Directions: All lines holding the string "veya" should be copied from the data below.

The input:

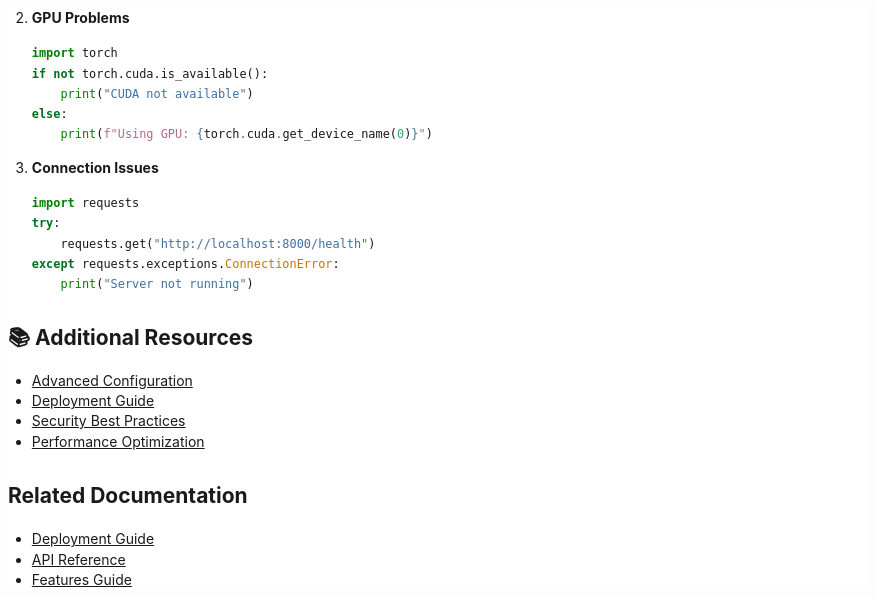 2. **GPU Problems**

   ```python
   import torch
   if not torch.cuda.is_available():
       print("CUDA not available")
   else:
       print(f"Using GPU: {torch.cuda.get_device_name(0)}")
   ```

3. **Connection Issues**
   ```python
   import requests
   try:
       requests.get("http://localhost:8000/health")
   except requests.exceptions.ConnectionError:
       print("Server not running")
   ```

## 📚 Additional Resources

- [Advanced Configuration](./advanced-config.md)
- [Deployment Guide](./deployment.md)
- [Security Best Practices](./security.md)
- [Performance Optimization](./performance.md)

## Related Documentation

- [Deployment Guide](../local_deployment.md)
- [API Reference](../guides/API.md)
- [Features Guide](../features/README.md)
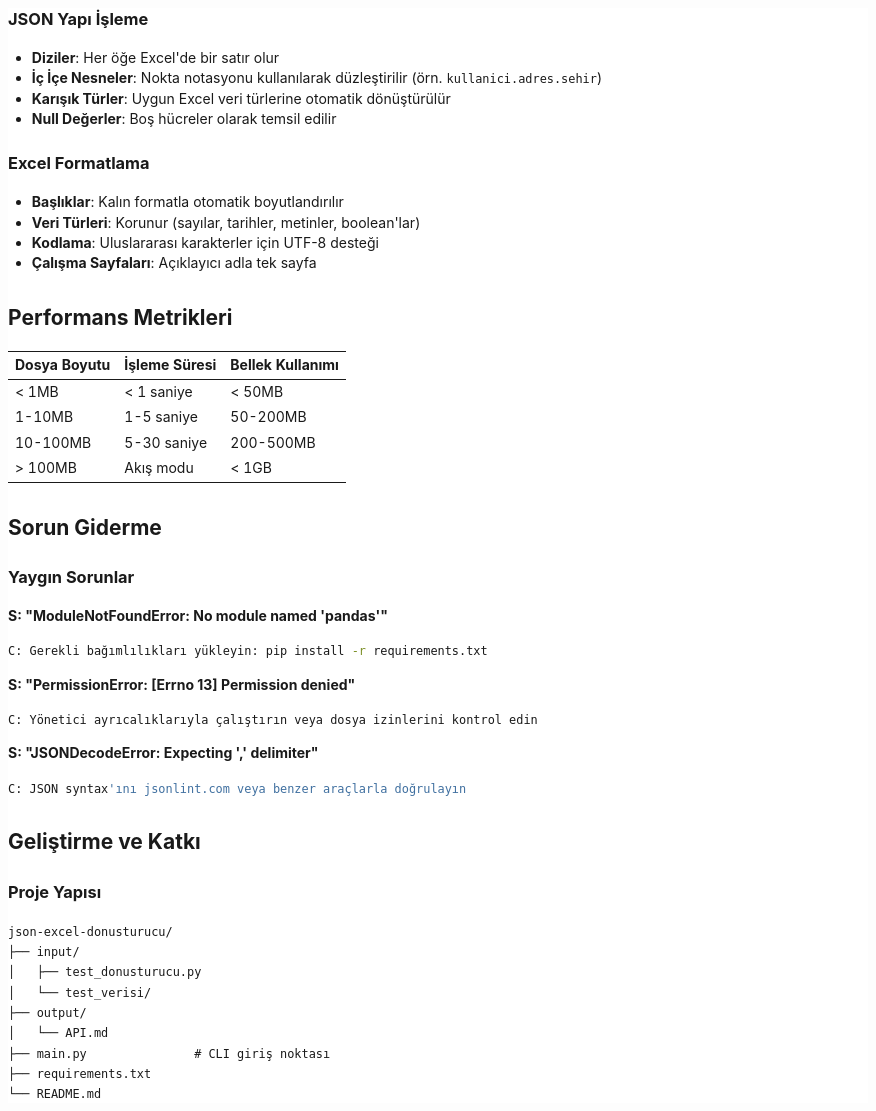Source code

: ### JSON Yapı İşleme

- **Diziler**: Her öğe Excel'de bir satır olur
- **İç İçe Nesneler**: Nokta notasyonu kullanılarak düzleştirilir (örn. `kullanici.adres.sehir`)
- **Karışık Türler**: Uygun Excel veri türlerine otomatik dönüştürülür
- **Null Değerler**: Boş hücreler olarak temsil edilir

### Excel Formatlama

- **Başlıklar**: Kalın formatla otomatik boyutlandırılır
- **Veri Türleri**: Korunur (sayılar, tarihler, metinler, boolean'lar)
- **Kodlama**: Uluslararası karakterler için UTF-8 desteği
- **Çalışma Sayfaları**: Açıklayıcı adla tek sayfa

## Performans Metrikleri

| Dosya Boyutu | İşleme Süresi | Bellek Kullanımı |
| ------------ | ------------- | ---------------- |
| < 1MB        | < 1 saniye    | < 50MB           |
| 1-10MB       | 1-5 saniye    | 50-200MB         |
| 10-100MB     | 5-30 saniye   | 200-500MB        |
| > 100MB      | Akış modu     | < 1GB            |

## Sorun Giderme

### Yaygın Sorunlar

**S: "ModuleNotFoundError: No module named 'pandas'"**

```bash
C: Gerekli bağımlılıkları yükleyin: pip install -r requirements.txt
```

**S: "PermissionError: [Errno 13] Permission denied"**

```bash
C: Yönetici ayrıcalıklarıyla çalıştırın veya dosya izinlerini kontrol edin
```

**S: "JSONDecodeError: Expecting ',' delimiter"**

```bash
C: JSON syntax'ını jsonlint.com veya benzer araçlarla doğrulayın
```

## Geliştirme ve Katkı

### Proje Yapısı

```
json-excel-donusturucu/
├── input/
│   ├── test_donusturucu.py
│   └── test_verisi/
├── output/
│   └── API.md
├── main.py               # CLI giriş noktası
├── requirements.txt
└── README.md
```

Written answer:
C: Yönetici ayrıcalıklarıyla çalıştırın veya dosya izinlerini kontrol edin
C: JSON syntax'ını jsonlint.com veya benzer araçlarla doğrulayın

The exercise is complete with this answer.